In October, sources who track U.S. munitions supplies said it will become more and more difficult to send high-end weaponry like HIMAR rocket launchers, Javelin anti-tank missiles and others because domestic supplies are so low.

In early October, Sen. Tom Cotton, R-Ark., proposed legislation aimed at making sure the U.S. restores its depleted stocks and kickstarts production of these items in the U.S.

“The Russian invasion of Ukraine has shown that the United States’ stockpile of munitions is dangerously low. We must reinvest not only in the munitions critical for the defense of America, but also in a workforce that can build these weapons to ensure our military’s readiness,” Cotton said in October.


Some Republicans have complained that the large spending bills being used to support Ukraine are filled with non-military items that raise their cost, and the White House request includes billions in non-military spending.

For example, within the White House’s latest request for $37.7 billion is a $14.5 billion request that would fund additional security aid to Ukraine that would be run by the State Department, and food security aid run through the U.S. Agency for International Development.

Ukrainian President Volodymyr Zelenskyy will have received more than $100 billion in U.S. support if the latest Biden administration request is approved.

The White House also wants another $626 million for “nuclear security support” in Ukraine and for modernizing the Strategic Petroleum Reserve to “reduce domestic energy costs.” The White House says most of that money would be used to build back the oil reserve.
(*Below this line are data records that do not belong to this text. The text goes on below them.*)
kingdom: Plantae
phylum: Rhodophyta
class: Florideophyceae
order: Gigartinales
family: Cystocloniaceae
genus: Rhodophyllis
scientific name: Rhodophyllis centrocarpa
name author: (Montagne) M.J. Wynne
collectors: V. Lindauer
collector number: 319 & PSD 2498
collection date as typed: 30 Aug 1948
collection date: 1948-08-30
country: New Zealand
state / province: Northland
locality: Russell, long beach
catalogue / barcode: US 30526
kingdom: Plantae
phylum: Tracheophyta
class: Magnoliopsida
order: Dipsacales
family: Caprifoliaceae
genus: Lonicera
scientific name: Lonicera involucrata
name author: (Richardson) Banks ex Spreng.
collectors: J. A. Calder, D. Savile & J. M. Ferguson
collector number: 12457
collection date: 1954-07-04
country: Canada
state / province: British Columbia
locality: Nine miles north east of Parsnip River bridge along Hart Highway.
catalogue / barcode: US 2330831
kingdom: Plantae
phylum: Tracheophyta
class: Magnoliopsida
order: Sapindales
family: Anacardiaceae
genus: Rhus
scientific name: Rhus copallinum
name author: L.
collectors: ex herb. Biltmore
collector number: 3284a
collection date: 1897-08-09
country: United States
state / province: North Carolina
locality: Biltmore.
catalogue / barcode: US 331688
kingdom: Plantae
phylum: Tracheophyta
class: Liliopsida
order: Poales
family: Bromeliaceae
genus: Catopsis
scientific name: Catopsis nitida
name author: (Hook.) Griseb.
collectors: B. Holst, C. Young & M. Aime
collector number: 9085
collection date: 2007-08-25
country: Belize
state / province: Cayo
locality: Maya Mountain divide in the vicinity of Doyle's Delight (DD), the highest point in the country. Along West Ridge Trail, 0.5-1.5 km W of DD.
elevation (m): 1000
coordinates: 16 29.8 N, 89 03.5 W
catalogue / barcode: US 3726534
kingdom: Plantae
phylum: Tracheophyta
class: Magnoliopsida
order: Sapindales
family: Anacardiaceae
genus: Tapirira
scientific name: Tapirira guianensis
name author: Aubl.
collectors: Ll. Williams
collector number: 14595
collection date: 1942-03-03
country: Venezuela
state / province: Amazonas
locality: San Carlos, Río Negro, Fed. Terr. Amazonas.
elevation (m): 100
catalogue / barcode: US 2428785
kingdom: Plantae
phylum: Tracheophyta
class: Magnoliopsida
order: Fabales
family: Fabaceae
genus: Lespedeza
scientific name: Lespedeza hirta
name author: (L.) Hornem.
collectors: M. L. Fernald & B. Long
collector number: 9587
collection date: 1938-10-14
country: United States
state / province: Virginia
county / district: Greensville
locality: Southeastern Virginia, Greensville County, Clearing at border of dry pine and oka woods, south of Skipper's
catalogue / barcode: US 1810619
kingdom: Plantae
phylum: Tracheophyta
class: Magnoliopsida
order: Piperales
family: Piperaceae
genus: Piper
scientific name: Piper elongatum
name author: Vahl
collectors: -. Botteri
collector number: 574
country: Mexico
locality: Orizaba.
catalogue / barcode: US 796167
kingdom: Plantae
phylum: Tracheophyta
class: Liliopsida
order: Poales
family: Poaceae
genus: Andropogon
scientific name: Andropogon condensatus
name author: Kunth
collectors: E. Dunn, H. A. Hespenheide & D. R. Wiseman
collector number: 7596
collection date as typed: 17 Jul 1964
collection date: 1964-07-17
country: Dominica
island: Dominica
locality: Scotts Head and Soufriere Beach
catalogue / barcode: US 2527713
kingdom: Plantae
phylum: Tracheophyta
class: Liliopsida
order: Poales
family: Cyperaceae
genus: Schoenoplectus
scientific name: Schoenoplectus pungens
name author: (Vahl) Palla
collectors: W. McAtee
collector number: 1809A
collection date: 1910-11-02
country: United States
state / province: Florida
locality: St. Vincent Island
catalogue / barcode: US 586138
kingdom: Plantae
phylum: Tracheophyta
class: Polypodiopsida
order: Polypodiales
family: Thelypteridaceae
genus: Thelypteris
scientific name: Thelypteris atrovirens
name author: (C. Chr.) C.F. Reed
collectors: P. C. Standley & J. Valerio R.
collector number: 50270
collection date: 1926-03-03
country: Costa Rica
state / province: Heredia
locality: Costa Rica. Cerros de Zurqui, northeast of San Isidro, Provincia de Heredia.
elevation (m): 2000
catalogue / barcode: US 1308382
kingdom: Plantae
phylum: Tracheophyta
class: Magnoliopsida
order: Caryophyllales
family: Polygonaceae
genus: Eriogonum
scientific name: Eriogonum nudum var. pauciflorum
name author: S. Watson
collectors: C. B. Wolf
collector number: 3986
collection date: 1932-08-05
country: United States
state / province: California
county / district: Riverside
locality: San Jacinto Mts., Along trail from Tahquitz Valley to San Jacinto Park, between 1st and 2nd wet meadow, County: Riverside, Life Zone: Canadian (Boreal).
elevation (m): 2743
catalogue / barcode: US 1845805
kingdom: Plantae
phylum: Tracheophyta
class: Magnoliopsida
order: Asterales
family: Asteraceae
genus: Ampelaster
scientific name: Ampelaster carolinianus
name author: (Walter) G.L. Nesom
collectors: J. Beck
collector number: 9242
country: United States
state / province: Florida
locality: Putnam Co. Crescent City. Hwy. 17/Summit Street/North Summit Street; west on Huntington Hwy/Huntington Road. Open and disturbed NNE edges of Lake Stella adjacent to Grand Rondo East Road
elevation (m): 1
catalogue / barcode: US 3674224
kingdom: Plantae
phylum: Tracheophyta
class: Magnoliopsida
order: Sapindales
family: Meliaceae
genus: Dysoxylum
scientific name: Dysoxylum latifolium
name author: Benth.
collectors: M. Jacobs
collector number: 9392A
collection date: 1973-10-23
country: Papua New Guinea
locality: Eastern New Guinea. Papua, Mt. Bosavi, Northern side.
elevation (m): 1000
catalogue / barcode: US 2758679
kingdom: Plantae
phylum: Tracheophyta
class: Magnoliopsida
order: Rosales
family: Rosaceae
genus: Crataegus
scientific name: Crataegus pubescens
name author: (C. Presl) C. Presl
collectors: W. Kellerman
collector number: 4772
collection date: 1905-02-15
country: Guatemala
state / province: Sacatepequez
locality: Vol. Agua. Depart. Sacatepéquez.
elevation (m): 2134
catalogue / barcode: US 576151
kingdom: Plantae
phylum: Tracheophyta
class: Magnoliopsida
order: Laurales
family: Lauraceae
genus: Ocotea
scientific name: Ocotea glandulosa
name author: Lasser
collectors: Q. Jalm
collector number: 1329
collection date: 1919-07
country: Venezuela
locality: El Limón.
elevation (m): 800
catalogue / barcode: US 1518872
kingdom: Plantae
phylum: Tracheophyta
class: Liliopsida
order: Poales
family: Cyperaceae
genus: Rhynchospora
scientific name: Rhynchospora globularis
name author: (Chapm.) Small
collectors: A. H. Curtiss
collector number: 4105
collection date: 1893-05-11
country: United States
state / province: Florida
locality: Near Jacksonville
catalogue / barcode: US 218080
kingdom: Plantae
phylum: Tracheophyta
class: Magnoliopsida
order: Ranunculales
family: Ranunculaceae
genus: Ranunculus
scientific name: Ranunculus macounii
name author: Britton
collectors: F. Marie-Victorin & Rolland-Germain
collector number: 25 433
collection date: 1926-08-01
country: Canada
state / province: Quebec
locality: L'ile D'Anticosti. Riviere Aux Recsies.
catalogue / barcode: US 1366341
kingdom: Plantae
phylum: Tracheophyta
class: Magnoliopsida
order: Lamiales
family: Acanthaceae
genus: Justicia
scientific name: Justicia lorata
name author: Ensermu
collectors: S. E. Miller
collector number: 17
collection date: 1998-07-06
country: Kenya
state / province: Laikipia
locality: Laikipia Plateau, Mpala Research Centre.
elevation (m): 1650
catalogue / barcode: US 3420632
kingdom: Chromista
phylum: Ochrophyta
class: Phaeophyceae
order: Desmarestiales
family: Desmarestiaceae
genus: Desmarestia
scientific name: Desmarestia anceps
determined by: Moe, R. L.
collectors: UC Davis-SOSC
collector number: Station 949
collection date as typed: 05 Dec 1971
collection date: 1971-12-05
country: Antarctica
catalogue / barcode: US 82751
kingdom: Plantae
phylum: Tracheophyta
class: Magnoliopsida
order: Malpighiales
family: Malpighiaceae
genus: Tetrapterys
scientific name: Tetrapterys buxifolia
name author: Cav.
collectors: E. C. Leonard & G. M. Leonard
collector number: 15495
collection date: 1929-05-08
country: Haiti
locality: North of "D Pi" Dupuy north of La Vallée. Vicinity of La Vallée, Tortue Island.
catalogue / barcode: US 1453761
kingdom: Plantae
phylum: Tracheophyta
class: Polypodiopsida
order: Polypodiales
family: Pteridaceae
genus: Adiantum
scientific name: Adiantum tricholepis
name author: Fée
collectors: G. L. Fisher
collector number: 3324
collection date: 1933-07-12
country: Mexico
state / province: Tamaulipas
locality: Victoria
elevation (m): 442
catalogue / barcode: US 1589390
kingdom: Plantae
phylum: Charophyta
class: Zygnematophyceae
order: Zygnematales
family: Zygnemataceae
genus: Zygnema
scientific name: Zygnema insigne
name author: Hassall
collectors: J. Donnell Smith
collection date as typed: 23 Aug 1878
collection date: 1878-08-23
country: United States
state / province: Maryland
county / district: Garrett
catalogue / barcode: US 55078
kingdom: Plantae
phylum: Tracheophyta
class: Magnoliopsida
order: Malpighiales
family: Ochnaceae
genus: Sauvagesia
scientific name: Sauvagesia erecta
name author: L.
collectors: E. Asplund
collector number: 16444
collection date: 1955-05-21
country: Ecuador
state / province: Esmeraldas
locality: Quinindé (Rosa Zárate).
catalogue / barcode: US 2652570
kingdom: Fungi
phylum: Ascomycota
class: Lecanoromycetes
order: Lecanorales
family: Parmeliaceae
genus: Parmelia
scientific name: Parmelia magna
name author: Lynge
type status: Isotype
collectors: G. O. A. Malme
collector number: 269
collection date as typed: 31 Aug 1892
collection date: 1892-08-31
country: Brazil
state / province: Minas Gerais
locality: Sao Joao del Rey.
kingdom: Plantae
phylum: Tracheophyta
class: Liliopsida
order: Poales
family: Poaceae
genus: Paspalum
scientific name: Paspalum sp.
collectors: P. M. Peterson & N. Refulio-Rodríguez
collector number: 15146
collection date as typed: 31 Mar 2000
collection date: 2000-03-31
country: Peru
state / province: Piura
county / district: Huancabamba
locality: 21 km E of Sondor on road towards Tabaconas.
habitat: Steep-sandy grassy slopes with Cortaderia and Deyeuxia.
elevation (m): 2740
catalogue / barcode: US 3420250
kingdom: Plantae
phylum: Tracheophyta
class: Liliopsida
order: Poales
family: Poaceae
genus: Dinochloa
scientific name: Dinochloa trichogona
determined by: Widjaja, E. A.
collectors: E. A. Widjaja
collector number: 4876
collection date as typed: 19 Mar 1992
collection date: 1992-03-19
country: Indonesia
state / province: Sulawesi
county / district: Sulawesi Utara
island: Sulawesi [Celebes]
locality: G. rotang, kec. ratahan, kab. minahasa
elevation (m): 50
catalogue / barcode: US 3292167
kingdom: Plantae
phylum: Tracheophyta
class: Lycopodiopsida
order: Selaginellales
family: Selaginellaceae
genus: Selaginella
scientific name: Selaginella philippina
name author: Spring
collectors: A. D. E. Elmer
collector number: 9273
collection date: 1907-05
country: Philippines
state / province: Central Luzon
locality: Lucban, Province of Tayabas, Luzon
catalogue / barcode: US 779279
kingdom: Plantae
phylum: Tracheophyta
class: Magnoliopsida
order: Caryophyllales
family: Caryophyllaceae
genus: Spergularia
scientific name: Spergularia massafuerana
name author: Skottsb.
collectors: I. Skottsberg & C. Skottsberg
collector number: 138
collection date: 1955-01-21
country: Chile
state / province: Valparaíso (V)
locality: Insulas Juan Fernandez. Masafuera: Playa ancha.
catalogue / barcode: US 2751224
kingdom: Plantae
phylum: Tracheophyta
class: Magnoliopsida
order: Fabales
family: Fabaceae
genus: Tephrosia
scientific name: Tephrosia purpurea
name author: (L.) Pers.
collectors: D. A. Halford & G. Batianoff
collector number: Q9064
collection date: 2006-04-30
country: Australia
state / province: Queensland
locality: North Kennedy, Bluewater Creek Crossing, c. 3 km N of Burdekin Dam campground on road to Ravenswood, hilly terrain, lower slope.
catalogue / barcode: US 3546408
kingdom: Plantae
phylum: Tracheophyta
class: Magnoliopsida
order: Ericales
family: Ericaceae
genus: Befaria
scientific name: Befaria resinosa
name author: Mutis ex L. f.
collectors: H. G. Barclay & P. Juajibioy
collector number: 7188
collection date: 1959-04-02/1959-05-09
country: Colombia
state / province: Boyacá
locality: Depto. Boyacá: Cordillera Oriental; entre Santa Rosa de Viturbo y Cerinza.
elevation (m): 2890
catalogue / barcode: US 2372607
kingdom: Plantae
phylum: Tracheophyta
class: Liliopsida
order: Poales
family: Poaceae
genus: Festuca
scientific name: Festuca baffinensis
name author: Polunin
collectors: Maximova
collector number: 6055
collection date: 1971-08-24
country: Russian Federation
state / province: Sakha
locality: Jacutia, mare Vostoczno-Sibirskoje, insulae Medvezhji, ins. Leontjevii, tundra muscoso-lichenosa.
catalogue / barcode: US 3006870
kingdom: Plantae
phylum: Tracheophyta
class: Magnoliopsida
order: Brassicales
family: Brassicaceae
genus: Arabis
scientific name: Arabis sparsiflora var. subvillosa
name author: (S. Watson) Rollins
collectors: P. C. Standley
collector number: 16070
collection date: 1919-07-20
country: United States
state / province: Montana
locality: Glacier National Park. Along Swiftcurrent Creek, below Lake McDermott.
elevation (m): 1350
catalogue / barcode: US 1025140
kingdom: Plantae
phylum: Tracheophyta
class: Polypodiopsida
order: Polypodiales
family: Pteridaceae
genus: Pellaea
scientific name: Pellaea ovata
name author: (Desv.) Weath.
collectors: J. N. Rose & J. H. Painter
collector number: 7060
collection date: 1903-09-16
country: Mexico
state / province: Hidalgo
Finally, the White House wants another $900 million to provide health care services to Ukraine through the Department of Health and Human Services.

“We must continue to support the people of Ukraine as they defend their sovereignty and stand resolute in the face of Russia’s brutal war,” the White House said. “Together, with strong, bipartisan support in Congress, we have provided significant assistance that has been critical to Ukraine’s success on the battlefield—and we cannot let that support run dry.”